▶ _Task goal_
Copy each of the rows below word for word.

--- BEGIN ---

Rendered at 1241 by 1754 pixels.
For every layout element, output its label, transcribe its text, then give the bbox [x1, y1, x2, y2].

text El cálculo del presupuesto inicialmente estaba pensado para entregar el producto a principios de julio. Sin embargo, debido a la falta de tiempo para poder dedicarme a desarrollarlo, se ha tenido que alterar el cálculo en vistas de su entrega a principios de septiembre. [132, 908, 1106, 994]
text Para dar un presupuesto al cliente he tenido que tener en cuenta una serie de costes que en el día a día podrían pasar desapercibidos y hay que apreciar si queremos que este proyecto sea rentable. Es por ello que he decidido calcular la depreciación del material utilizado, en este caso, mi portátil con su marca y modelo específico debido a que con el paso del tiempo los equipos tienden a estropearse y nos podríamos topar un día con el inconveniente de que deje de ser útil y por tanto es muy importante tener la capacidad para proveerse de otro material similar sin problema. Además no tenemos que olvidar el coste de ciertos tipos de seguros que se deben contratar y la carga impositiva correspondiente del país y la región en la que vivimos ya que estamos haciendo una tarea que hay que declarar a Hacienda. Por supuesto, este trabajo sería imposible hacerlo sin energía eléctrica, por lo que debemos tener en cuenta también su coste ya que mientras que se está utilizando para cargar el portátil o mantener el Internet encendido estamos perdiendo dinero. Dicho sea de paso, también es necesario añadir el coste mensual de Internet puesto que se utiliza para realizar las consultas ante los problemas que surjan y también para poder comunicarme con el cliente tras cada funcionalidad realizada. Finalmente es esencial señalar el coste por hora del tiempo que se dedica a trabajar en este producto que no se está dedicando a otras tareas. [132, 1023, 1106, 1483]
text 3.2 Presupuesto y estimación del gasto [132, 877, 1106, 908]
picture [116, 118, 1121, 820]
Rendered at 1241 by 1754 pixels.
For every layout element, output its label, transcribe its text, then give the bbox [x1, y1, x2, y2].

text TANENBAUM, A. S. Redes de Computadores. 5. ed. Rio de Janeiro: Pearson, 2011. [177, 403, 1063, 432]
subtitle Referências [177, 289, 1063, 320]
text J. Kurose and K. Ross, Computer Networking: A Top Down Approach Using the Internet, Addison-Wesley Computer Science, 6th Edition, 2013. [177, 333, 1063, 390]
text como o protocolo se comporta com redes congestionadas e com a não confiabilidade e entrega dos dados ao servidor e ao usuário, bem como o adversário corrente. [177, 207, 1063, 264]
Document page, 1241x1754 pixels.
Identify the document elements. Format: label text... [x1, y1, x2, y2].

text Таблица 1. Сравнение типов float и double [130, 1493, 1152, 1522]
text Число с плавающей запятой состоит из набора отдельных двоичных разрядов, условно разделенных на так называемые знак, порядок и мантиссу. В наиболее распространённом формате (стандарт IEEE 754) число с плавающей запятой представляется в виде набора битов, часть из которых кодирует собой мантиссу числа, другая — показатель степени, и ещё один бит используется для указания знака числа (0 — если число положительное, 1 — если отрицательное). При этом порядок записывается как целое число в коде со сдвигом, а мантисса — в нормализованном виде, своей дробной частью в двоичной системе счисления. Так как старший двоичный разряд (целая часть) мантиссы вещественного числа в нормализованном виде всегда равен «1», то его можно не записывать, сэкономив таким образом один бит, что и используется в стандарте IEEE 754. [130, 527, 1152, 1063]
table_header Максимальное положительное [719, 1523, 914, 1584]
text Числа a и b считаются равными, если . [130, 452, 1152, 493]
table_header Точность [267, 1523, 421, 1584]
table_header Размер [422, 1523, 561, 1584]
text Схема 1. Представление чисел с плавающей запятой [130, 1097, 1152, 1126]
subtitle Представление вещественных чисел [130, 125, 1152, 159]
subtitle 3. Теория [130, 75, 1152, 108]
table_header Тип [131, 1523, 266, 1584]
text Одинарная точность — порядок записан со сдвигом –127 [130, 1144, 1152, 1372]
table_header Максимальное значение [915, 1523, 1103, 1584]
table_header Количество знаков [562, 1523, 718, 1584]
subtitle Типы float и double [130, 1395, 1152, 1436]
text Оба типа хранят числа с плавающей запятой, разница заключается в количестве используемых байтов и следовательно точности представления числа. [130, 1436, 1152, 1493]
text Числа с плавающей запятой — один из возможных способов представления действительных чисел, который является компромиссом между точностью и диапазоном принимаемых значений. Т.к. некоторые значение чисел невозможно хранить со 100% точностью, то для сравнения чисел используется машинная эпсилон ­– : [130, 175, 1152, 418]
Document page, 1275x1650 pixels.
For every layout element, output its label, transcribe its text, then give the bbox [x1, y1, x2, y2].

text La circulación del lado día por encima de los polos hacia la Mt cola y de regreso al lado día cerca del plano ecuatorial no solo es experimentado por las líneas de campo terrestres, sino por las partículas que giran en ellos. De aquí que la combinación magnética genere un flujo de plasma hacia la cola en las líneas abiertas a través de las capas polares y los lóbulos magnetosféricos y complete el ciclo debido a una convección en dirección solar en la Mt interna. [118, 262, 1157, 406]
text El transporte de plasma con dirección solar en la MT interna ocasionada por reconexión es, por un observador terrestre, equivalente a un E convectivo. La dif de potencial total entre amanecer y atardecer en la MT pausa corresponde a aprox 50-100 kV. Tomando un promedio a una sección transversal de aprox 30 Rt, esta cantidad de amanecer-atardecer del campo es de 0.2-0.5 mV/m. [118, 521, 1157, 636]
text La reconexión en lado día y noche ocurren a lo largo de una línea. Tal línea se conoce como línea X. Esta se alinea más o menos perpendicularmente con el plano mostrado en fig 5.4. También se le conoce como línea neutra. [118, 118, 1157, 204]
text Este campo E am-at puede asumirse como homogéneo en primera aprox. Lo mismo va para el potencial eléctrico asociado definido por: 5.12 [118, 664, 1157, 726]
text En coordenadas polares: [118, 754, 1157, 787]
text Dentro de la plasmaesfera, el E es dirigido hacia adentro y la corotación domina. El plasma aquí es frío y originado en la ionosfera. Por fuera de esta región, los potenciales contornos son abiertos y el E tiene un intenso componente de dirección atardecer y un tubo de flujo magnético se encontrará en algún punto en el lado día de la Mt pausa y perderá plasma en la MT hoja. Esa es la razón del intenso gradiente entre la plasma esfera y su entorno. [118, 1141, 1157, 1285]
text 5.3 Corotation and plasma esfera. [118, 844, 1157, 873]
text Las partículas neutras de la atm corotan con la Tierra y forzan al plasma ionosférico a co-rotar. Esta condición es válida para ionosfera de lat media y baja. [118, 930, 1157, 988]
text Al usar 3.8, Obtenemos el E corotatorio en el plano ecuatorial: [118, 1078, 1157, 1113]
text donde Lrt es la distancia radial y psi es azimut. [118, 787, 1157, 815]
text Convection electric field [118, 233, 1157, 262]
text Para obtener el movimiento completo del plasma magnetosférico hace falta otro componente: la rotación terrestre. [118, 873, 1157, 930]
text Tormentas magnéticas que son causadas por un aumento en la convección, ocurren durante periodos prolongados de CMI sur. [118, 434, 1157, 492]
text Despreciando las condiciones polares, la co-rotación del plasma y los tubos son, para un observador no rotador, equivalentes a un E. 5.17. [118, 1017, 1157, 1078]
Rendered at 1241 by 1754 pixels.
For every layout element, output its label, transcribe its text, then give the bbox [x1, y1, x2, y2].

--- END ---

▶ _Solution below_
Rendered at 1241 by 1754 pixels.
For every layout element, output its label, transcribe its text, then give the bbox [x1, y1, x2, y2].

text El cálculo del presupuesto inicialmente estaba pensado para entregar el producto a principios de julio. Sin embargo, debido a la falta de tiempo para poder dedicarme a desarrollarlo, se ha tenido que alterar el cálculo en vistas de su entrega a principios de septiembre. [132, 908, 1106, 994]
text Para dar un presupuesto al cliente he tenido que tener en cuenta una serie de costes que en el día a día podrían pasar desapercibidos y hay que apreciar si queremos que este proyecto sea rentable. Es por ello que he decidido calcular la depreciación del material utilizado, en este caso, mi portátil con su marca y modelo específico debido a que con el paso del tiempo los equipos tienden a estropearse y nos podríamos topar un día con el inconveniente de que deje de ser útil y por tanto es muy importante tener la capacidad para proveerse de otro material similar sin problema. Además no tenemos que olvidar el coste de ciertos tipos de seguros que se deben contratar y la carga impositiva correspondiente del país y la región en la que vivimos ya que estamos haciendo una tarea que hay que declarar a Hacienda. Por supuesto, este trabajo sería imposible hacerlo sin energía eléctrica, por lo que debemos tener en cuenta también su coste ya que mientras que se está utilizando para cargar el portátil o mantener el Internet encendido estamos perdiendo dinero. Dicho sea de paso, también es necesario añadir el coste mensual de Internet puesto que se utiliza para realizar las consultas ante los problemas que surjan y también para poder comunicarme con el cliente tras cada funcionalidad realizada. Finalmente es esencial señalar el coste por hora del tiempo que se dedica a trabajar en este producto que no se está dedicando a otras tareas. [132, 1023, 1106, 1483]
text 3.2 Presupuesto y estimación del gasto [132, 877, 1106, 908]
picture [116, 118, 1121, 820]
Rendered at 1241 by 1754 pixels.
For every layout element, output its label, transcribe its text, then give the bbox [x1, y1, x2, y2].

text TANENBAUM, A. S. Redes de Computadores. 5. ed. Rio de Janeiro: Pearson, 2011. [177, 403, 1063, 432]
subtitle Referências [177, 289, 1063, 320]
text J. Kurose and K. Ross, Computer Networking: A Top Down Approach Using the Internet, Addison-Wesley Computer Science, 6th Edition, 2013. [177, 333, 1063, 390]
text como o protocolo se comporta com redes congestionadas e com a não confiabilidade e entrega dos dados ao servidor e ao usuário, bem como o adversário corrente. [177, 207, 1063, 264]
Document page, 1241x1754 pixels.
Identify the document elements. Format: label text... [x1, y1, x2, y2].

text Таблица 1. Сравнение типов float и double [130, 1493, 1152, 1522]
text Число с плавающей запятой состоит из набора отдельных двоичных разрядов, условно разделенных на так называемые знак, порядок и мантиссу. В наиболее распространённом формате (стандарт IEEE 754) число с плавающей запятой представляется в виде набора битов, часть из которых кодирует собой мантиссу числа, другая — показатель степени, и ещё один бит используется для указания знака числа (0 — если число положительное, 1 — если отрицательное). При этом порядок записывается как целое число в коде со сдвигом, а мантисса — в нормализованном виде, своей дробной частью в двоичной системе счисления. Так как старший двоичный разряд (целая часть) мантиссы вещественного числа в нормализованном виде всегда равен «1», то его можно не записывать, сэкономив таким образом один бит, что и используется в стандарте IEEE 754. [130, 527, 1152, 1063]
table_header Максимальное положительное [719, 1523, 914, 1584]
text Числа a и b считаются равными, если . [130, 452, 1152, 493]
table_header Точность [267, 1523, 421, 1584]
table_header Размер [422, 1523, 561, 1584]
text Схема 1. Представление чисел с плавающей запятой [130, 1097, 1152, 1126]
subtitle Представление вещественных чисел [130, 125, 1152, 159]
subtitle 3. Теория [130, 75, 1152, 108]
table_header Тип [131, 1523, 266, 1584]
text Одинарная точность — порядок записан со сдвигом –127 [130, 1144, 1152, 1372]
table_header Максимальное значение [915, 1523, 1103, 1584]
table_header Количество знаков [562, 1523, 718, 1584]
subtitle Типы float и double [130, 1395, 1152, 1436]
text Оба типа хранят числа с плавающей запятой, разница заключается в количестве используемых байтов и следовательно точности представления числа. [130, 1436, 1152, 1493]
text Числа с плавающей запятой — один из возможных способов представления действительных чисел, который является компромиссом между точностью и диапазоном принимаемых значений. Т.к. некоторые значение чисел невозможно хранить со 100% точностью, то для сравнения чисел используется машинная эпсилон ­– : [130, 175, 1152, 418]
Document page, 1275x1650 pixels.
For every layout element, output its label, transcribe its text, then give the bbox [x1, y1, x2, y2].

text La circulación del lado día por encima de los polos hacia la Mt cola y de regreso al lado día cerca del plano ecuatorial no solo es experimentado por las líneas de campo terrestres, sino por las partículas que giran en ellos. De aquí que la combinación magnética genere un flujo de plasma hacia la cola en las líneas abiertas a través de las capas polares y los lóbulos magnetosféricos y complete el ciclo debido a una convección en dirección solar en la Mt interna. [118, 262, 1157, 406]
text El transporte de plasma con dirección solar en la MT interna ocasionada por reconexión es, por un observador terrestre, equivalente a un E convectivo. La dif de potencial total entre amanecer y atardecer en la MT pausa corresponde a aprox 50-100 kV. Tomando un promedio a una sección transversal de aprox 30 Rt, esta cantidad de amanecer-atardecer del campo es de 0.2-0.5 mV/m. [118, 521, 1157, 636]
text La reconexión en lado día y noche ocurren a lo largo de una línea. Tal línea se conoce como línea X. Esta se alinea más o menos perpendicularmente con el plano mostrado en fig 5.4. También se le conoce como línea neutra. [118, 118, 1157, 204]
text Este campo E am-at puede asumirse como homogéneo en primera aprox. Lo mismo va para el potencial eléctrico asociado definido por: 5.12 [118, 664, 1157, 726]
text En coordenadas polares: [118, 754, 1157, 787]
text Dentro de la plasmaesfera, el E es dirigido hacia adentro y la corotación domina. El plasma aquí es frío y originado en la ionosfera. Por fuera de esta región, los potenciales contornos son abiertos y el E tiene un intenso componente de dirección atardecer y un tubo de flujo magnético se encontrará en algún punto en el lado día de la Mt pausa y perderá plasma en la MT hoja. Esa es la razón del intenso gradiente entre la plasma esfera y su entorno. [118, 1141, 1157, 1285]
text 5.3 Corotation and plasma esfera. [118, 844, 1157, 873]
text Las partículas neutras de la atm corotan con la Tierra y forzan al plasma ionosférico a co-rotar. Esta condición es válida para ionosfera de lat media y baja. [118, 930, 1157, 988]
text Al usar 3.8, Obtenemos el E corotatorio en el plano ecuatorial: [118, 1078, 1157, 1113]
text donde Lrt es la distancia radial y psi es azimut. [118, 787, 1157, 815]
text Convection electric field [118, 233, 1157, 262]
text Para obtener el movimiento completo del plasma magnetosférico hace falta otro componente: la rotación terrestre. [118, 873, 1157, 930]
text Tormentas magnéticas que son causadas por un aumento en la convección, ocurren durante periodos prolongados de CMI sur. [118, 434, 1157, 492]
text Despreciando las condiciones polares, la co-rotación del plasma y los tubos son, para un observador no rotador, equivalentes a un E. 5.17. [118, 1017, 1157, 1078]
Rendered at 1241 by 1754 pixels.
For every layout element, output its label, transcribe its text, then give the bbox [x1, y1, x2, y2].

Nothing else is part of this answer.